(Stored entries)

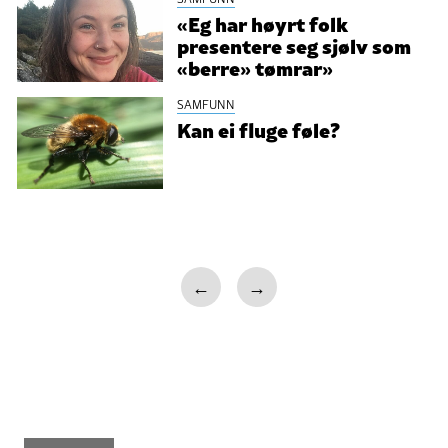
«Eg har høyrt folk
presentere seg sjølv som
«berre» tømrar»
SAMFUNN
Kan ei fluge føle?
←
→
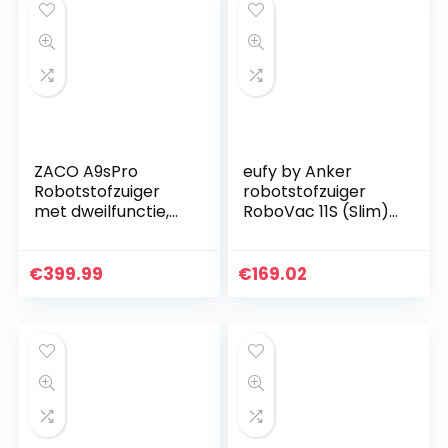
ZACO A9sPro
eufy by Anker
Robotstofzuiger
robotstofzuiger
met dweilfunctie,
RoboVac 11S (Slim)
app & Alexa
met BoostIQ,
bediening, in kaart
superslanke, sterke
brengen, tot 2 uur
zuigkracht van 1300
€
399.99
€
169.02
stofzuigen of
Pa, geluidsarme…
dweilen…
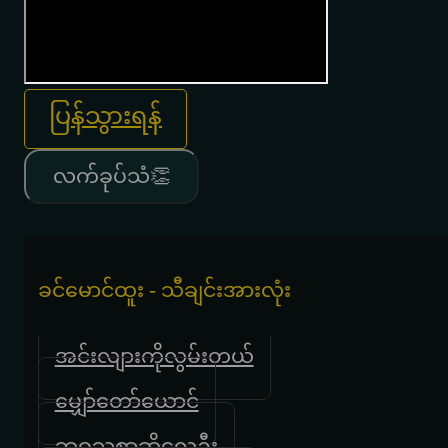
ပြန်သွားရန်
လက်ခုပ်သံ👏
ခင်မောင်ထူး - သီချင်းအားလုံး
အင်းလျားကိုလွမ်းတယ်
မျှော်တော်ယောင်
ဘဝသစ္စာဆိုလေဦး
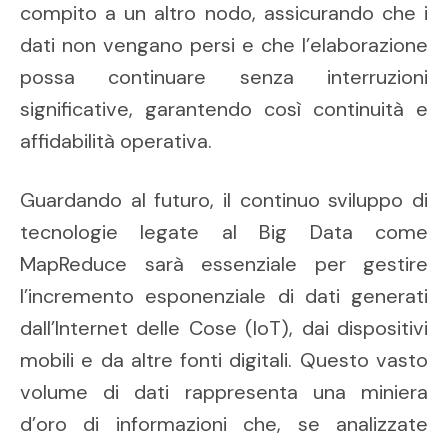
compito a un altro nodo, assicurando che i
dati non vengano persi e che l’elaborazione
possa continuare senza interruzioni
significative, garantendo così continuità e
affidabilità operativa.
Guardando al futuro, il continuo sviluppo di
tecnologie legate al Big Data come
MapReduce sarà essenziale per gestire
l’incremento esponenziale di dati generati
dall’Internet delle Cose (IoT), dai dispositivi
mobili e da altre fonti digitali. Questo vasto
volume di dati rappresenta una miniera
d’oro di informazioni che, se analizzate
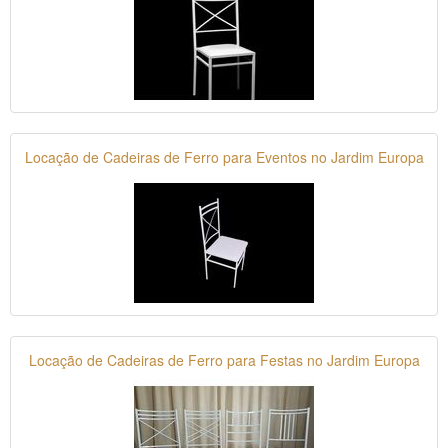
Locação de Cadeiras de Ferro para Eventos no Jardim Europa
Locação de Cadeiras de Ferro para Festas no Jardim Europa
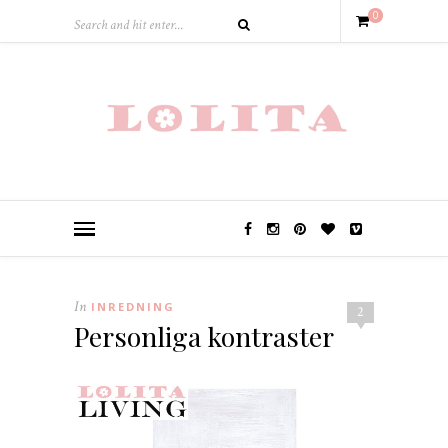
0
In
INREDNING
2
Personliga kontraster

## What this task involves
Write each line from the start of the records through the line containing "Locação de Cadeiras de Ferro para Festas" as a JSON list of strings, one string per line, with blank lines skipped. Leave the pictures out of the list.

## Solution
[
  "«Eg har høyrt folk",
  "presentere seg sjølv som",
  "«berre» tømrar»",
  "SAMFUNN",
  "Kan ei fluge føle?",
  "←",
  "→",
  "ZACO A9sPro",
  "eufy by Anker",
  "Robotstofzuiger",
  "robotstofzuiger",
  "met dweilfunctie,",
  "RoboVac 11S (Slim)",
  "app & Alexa",
  "met BoostIQ,",
  "bediening, in kaart",
  "superslanke, sterke",
  "brengen, tot 2 uur",
  "zuigkracht van 1300",
  "€",
  "399.99",
  "€",
  "169.02",
  "stofzuigen of",
  "Pa, geluidsarme…",
  "dweilen…",
  "ပြန်သွားရန်",
  "လက်ခုပ်သံ👏",
  "ခင်မောင်ထူး - သီချင်းအားလုံး",
  "အင်းလျားကိုလွမ်းတယ်",
  "မျှော်တော်ယောင်",
  "ဘဝသစ္စာဆိုလေဦး",
  "compito a un altro nodo, assicurando che i",
  "dati non vengano persi e che l’elaborazione",
  "possa continuare senza interruzioni",
  "significative, garantendo così continuità e",
  "affidabilità operativa.",
  "Guardando al futuro, il continuo sviluppo di",
  "tecnologie legate al Big Data come",
  "MapReduce sarà essenziale per gestire",
  "l’incremento esponenziale di dati generati",
  "dall’Internet delle Cose (IoT), dai dispositivi",
  "mobili e da altre fonti digitali. Questo vasto",
  "volume di dati rappresenta una miniera",
  "d’oro di informazioni che, se analizzate",
  "Locação de Cadeiras de Ferro para Eventos no Jardim Europa",
  "Locação de Cadeiras de Ferro para Festas no Jardim Europa"
]